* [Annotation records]

---

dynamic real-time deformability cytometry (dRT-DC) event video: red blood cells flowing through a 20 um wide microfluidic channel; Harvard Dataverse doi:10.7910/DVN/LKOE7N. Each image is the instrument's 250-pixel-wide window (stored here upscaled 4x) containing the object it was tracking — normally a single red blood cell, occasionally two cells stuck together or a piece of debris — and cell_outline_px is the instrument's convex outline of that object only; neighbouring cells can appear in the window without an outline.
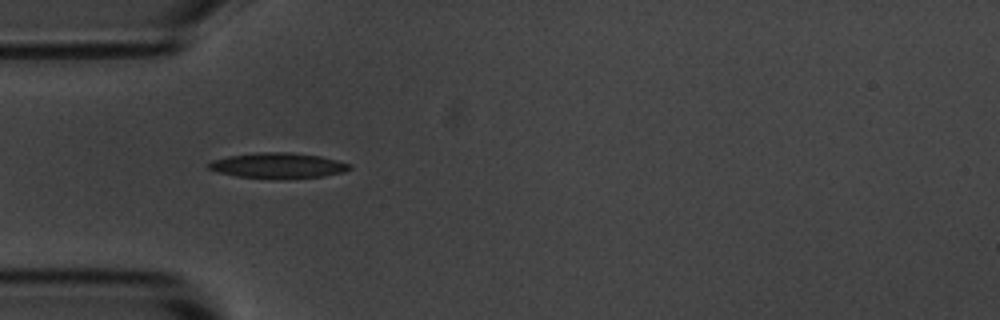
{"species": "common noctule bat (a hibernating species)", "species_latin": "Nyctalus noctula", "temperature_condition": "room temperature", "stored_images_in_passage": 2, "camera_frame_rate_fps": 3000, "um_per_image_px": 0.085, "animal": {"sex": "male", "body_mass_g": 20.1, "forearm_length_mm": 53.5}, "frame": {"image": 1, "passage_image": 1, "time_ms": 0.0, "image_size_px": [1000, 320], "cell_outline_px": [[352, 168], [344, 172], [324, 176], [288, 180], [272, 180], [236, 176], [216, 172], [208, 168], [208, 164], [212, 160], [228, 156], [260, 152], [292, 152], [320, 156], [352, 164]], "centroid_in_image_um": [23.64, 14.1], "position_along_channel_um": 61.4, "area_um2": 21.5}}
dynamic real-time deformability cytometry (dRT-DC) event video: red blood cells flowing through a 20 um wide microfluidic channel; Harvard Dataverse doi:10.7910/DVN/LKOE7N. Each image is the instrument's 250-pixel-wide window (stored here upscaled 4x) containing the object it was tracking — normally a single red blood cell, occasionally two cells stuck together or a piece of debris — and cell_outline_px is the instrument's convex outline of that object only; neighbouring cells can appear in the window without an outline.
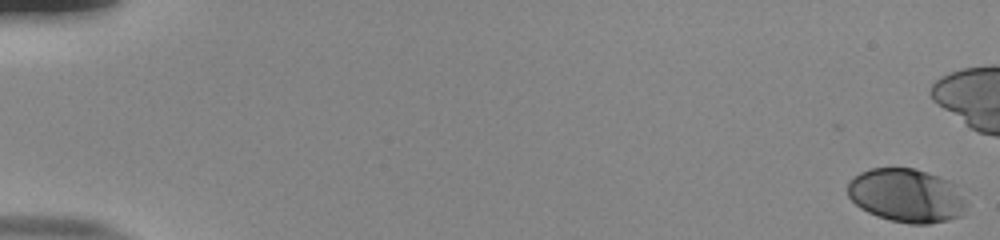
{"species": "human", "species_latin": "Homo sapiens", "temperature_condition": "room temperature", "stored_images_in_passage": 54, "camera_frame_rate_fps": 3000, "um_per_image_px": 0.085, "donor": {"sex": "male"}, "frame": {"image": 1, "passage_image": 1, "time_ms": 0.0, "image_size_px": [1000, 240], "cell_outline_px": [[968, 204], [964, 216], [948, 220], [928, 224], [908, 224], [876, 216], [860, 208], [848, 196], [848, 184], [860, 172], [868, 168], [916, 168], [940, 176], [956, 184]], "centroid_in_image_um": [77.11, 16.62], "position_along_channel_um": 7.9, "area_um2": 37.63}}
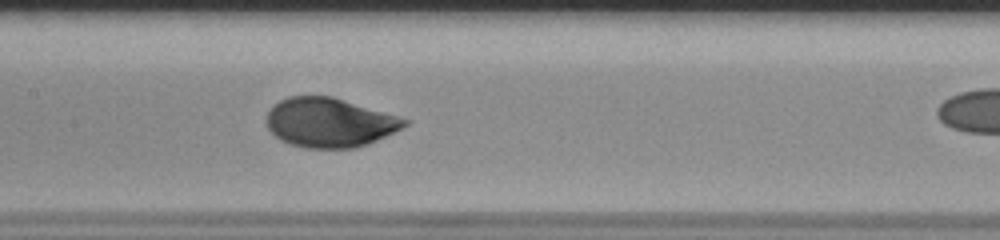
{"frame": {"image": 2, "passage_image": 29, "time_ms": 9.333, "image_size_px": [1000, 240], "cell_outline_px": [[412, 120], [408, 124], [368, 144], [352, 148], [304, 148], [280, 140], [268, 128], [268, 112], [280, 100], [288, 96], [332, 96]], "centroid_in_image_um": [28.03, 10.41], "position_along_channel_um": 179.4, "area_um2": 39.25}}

---

* [Problem to work on] Without the pictures, print the records in full, exactly as they appear.

* [Answer in full]
dynamic real-time deformability cytometry (dRT-DC) event video: red blood cells flowing through a 20 um wide microfluidic channel; Harvard Dataverse doi:10.7910/DVN/LKOE7N. Each image is the instrument's 250-pixel-wide window (stored here upscaled 4x) containing the object it was tracking — normally a single red blood cell, occasionally two cells stuck together or a piece of debris — and cell_outline_px is the instrument's convex outline of that object only; neighbouring cells can appear in the window without an outline.
{"species": "common noctule bat (a hibernating species)", "species_latin": "Nyctalus noctula", "temperature_condition": "room temperature", "stored_images_in_passage": 2, "camera_frame_rate_fps": 3000, "um_per_image_px": 0.085, "animal": {"sex": "male", "body_mass_g": 20.1, "forearm_length_mm": 53.5}, "frame": {"image": 1, "passage_image": 1, "time_ms": 0.0, "image_size_px": [1000, 320], "cell_outline_px": [[352, 168], [344, 172], [324, 176], [288, 180], [272, 180], [236, 176], [216, 172], [208, 168], [208, 164], [212, 160], [228, 156], [260, 152], [292, 152], [320, 156], [352, 164]], "centroid_in_image_um": [23.64, 14.1], "position_along_channel_um": 61.4, "area_um2": 21.5}}
dynamic real-time deformability cytometry (dRT-DC) event video: red blood cells flowing through a 20 um wide microfluidic channel; Harvard Dataverse doi:10.7910/DVN/LKOE7N. Each image is the instrument's 250-pixel-wide window (stored here upscaled 4x) containing the object it was tracking — normally a single red blood cell, occasionally two cells stuck together or a piece of debris — and cell_outline_px is the instrument's convex outline of that object only; neighbouring cells can appear in the window without an outline.
{"species": "human", "species_latin": "Homo sapiens", "temperature_condition": "room temperature", "stored_images_in_passage": 54, "camera_frame_rate_fps": 3000, "um_per_image_px": 0.085, "donor": {"sex": "male"}, "frame": {"image": 1, "passage_image": 1, "time_ms": 0.0, "image_size_px": [1000, 240], "cell_outline_px": [[968, 204], [964, 216], [948, 220], [928, 224], [908, 224], [876, 216], [860, 208], [848, 196], [848, 184], [860, 172], [868, 168], [916, 168], [940, 176], [956, 184]], "centroid_in_image_um": [77.11, 16.62], "position_along_channel_um": 7.9, "area_um2": 37.63}}
{"frame": {"image": 2, "passage_image": 29, "time_ms": 9.333, "image_size_px": [1000, 240], "cell_outline_px": [[412, 120], [408, 124], [368, 144], [352, 148], [304, 148], [280, 140], [268, 128], [268, 112], [280, 100], [288, 96], [332, 96]], "centroid_in_image_um": [28.03, 10.41], "position_along_channel_um": 179.4, "area_um2": 39.25}}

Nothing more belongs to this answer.